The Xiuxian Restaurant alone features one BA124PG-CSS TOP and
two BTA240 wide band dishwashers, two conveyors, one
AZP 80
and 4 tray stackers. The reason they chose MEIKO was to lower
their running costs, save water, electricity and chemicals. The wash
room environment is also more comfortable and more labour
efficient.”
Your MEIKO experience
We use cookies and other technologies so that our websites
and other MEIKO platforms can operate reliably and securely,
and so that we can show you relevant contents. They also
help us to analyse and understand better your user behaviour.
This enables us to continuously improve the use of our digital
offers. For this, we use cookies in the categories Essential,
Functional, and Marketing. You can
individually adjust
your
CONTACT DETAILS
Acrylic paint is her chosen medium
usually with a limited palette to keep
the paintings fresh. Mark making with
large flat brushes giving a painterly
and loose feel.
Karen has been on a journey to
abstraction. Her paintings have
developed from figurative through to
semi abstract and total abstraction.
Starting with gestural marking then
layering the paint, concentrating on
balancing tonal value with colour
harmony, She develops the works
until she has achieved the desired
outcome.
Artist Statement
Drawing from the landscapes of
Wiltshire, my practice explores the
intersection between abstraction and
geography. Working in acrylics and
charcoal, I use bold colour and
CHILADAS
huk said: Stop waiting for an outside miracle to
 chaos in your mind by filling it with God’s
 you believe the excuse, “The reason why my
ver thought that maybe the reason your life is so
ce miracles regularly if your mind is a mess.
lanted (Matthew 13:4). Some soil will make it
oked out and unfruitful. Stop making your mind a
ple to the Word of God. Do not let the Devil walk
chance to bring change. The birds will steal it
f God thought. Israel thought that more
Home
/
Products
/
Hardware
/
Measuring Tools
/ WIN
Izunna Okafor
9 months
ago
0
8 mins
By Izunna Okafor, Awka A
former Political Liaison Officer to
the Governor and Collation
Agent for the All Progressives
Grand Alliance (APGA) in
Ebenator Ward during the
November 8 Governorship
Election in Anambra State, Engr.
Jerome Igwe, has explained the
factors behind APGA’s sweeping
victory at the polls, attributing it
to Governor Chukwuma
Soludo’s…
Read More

§ What you need to do
From the material above, retype precisely the lines between the line holding "layering the paint, concentrating on" and the line holding "ce miracles regularly if your mind is a mess.", inclusive, and nothing beyond them.

§ Answer for this exercise
layering the paint, concentrating on
balancing tonal value with colour
harmony, She develops the works
until she has achieved the desired
outcome.
Artist Statement
Drawing from the landscapes of
Wiltshire, my practice explores the
intersection between abstraction and
geography. Working in acrylics and
charcoal, I use bold colour and
CHILADAS
huk said: Stop waiting for an outside miracle to
 chaos in your mind by filling it with God’s
 you believe the excuse, “The reason why my
ver thought that maybe the reason your life is so
ce miracles regularly if your mind is a mess.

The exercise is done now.